Data logging without gaps: Page 3 of 4

July 29, 2011 //By Jochen Neuffer, Vector Informatik
Data logging without gaps
In order to simulate real situations for the communication networks in a vehicle it is necessary to perform extensive test drives in a real environment. Large amounts of data need to be acquired, recorded and, afterwards, accessed. Here is how this can be achieved.
Processing the Data

 To reduce the volume of incoming data, even during the test drive, these loggers let users start logging only in response to pre-defined events. In triggered logging, data is continually written to a ring buffer. When the trigger event occurs, this ring buffer is closed, and the data is saved. Logging is then resumed in a new ring memory. This method substantially reduces data volumes compared to continual logging. Depending on the configuration of the ring buffer, logged data may be available for a time period before the trigger and possibly for a configurable post-trigger time after the trigger occurs. The ring buffer is usually configured with special software (Figure 2). 

 

Figure 2: For data loggers, a broad choice of interfaces is mandatory

 The special script language Logger Task Language (LTL) can be used to execute complex logging tasks. This can be illustrated by a simple programming example: Creating a classing table during logging. First, the symbolic signals Speed and Brake from a database are automatically converted to LTL code. The test engineer only needs to add supplemental code for classing with the CLASSIFY operator:

                        VAR  Speed  = CAN1 DATA 200h [2 3]

                                   Brake  = CAN1 DATA 100h [3(0)]

                        CLASSIFY

                                   MyClassify COUNT (Brake)

                                               OVER Speed (20 CLASSES OF 10 BASE 0)

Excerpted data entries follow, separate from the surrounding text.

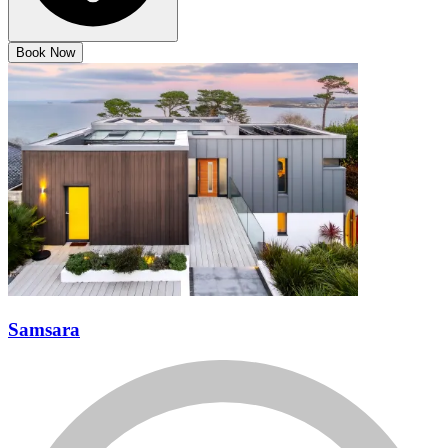
Book Now
Samsara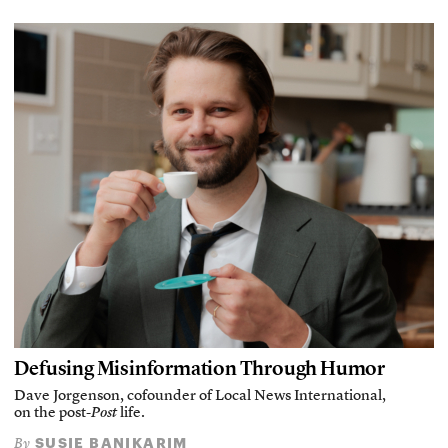
Defusing Misinformation Through Humor
Dave Jorgenson, cofounder of Local News International,
on the post-
Post
life.
SUSIE BANIKARIM
By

In this example, the Variable Speed value is defined in km/h over 20 classes, each class has a width of 10 km/h, and 0 km/h is set as the start value of the first class. This yields the following class distribution:

 

Class

Value range [km/h]

1

 0 -    9

2

10 -  19

...

...

19

180 - 189

20

190 - .....

 

The data of each classing task is saved in text-based results tables that can easily be read into a program such as MS Excel for post-editing.